__WHAT YOU WILL DO__.
1. Copy the stretch of the forum posts on eye contact from "You are definitely" through "in that problem.".
2. Answer these from the forum posts on eye contact:
(a) According to the first post, what won't work unless you challenge your underlying fears?
(b) How much help does froghat say the last therapist was with the eye-contact problem?
(c) What does tgates209 say the struggle with eye contact sometimes causes?

__GIVEN TEXT__.
——————

You are definitely still afraid of some things that make you anxious in social situations. So forcing yourself to deal with people won't work, unless you challenge those underlying fears you have.
 

froghat

Well-known member
Yes, that's what I need to find out. Why am I fearful of making eye contact and obsess about it? My last therapist was no help in that problem.
 

tgates209

Active member
Its good to see others who struggle with eye contact. It's odd with me because there was a time in my life when I was so bold and able to look someone directly in the eyes with ease and comfort. For some reason this situation has formed and now it's a bit of a struggle to do so and it sometimes causes me to blush. Anyway, I just keep looking people in the eyes as much as I can without freaking them or myself out. It's better to look at someone nervously, than to not look at them. When someone doesn't make eye contact, it makes others feel like you're not interested and not paying attention.

——————

__DATA SECTION__.
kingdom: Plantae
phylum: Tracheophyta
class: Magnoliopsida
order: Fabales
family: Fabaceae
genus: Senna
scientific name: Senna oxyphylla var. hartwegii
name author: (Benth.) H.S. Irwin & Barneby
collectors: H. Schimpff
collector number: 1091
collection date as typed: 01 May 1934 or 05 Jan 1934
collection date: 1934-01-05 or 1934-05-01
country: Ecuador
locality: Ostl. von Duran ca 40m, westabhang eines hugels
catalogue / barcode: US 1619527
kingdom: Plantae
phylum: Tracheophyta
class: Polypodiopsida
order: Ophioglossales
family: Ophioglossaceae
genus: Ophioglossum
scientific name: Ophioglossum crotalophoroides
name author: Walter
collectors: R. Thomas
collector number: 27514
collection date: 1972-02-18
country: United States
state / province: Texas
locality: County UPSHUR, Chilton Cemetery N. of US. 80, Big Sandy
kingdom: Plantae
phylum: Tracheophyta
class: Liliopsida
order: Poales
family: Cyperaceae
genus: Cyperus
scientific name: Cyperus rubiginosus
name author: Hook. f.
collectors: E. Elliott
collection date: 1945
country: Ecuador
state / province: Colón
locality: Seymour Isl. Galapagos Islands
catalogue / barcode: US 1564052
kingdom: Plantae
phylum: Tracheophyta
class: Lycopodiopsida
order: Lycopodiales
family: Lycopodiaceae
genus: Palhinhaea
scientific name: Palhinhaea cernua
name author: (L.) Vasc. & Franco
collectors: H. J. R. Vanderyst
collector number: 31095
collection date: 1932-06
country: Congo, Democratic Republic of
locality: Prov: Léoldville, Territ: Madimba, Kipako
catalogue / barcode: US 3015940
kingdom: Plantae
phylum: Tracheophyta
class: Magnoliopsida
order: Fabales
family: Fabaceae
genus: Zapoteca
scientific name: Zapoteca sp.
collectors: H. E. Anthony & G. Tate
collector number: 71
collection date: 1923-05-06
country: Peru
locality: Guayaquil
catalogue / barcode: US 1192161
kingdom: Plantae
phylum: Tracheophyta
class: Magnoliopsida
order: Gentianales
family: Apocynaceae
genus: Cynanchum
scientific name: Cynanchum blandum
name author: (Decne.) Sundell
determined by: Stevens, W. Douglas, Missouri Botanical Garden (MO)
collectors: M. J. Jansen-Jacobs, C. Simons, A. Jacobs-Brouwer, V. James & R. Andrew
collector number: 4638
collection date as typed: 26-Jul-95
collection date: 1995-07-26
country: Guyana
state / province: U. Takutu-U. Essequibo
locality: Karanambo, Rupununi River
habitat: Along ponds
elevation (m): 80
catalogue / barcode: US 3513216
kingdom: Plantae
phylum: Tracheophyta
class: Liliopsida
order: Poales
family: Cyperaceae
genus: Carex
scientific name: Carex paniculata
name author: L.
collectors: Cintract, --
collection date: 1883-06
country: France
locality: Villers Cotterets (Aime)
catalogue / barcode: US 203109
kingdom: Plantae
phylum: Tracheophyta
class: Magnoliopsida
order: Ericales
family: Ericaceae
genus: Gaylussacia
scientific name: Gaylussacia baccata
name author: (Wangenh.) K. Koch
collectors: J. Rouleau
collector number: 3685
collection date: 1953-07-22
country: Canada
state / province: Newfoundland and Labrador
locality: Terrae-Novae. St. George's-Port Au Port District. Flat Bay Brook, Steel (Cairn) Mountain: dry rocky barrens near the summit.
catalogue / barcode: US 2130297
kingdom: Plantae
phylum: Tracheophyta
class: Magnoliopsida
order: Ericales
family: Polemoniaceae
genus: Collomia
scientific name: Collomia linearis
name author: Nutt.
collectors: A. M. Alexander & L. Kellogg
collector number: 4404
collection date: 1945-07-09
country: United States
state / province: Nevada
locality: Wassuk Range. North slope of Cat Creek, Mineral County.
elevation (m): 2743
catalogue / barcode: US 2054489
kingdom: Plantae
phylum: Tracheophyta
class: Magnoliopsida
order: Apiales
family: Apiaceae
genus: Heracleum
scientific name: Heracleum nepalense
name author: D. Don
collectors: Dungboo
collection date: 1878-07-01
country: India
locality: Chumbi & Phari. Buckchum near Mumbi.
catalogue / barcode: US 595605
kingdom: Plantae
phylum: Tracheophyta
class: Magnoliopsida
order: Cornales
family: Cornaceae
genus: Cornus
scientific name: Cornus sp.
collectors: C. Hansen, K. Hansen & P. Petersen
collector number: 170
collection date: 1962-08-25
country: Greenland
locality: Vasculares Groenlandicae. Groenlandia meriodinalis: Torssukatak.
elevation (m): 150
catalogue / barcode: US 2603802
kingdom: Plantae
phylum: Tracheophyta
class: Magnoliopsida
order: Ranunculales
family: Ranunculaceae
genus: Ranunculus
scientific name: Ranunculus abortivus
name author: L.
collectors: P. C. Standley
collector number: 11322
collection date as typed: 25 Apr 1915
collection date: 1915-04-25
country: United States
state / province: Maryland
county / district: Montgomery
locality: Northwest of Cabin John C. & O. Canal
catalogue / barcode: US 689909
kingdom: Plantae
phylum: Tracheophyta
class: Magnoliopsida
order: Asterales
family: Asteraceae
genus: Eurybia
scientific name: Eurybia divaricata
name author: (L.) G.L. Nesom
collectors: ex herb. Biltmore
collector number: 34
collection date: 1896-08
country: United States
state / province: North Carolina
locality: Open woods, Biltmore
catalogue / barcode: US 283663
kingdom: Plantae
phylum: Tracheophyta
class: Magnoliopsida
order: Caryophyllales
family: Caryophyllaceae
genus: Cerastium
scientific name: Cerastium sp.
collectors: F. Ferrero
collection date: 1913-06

——————

__ANSWERS FOR EACH ITEM__.
1.
You are definitely still afraid of some things that make you anxious in social situations. So forcing yourself to deal with people won't work, unless you challenge those underlying fears you have.
 

froghat

Well-known member
Yes, that's what I need to find out. Why am I fearful of making eye contact and obsess about it? My last therapist was no help in that problem.

2.
(a) Forcing yourself to deal with people.
(b) No help.
(c) Blushing.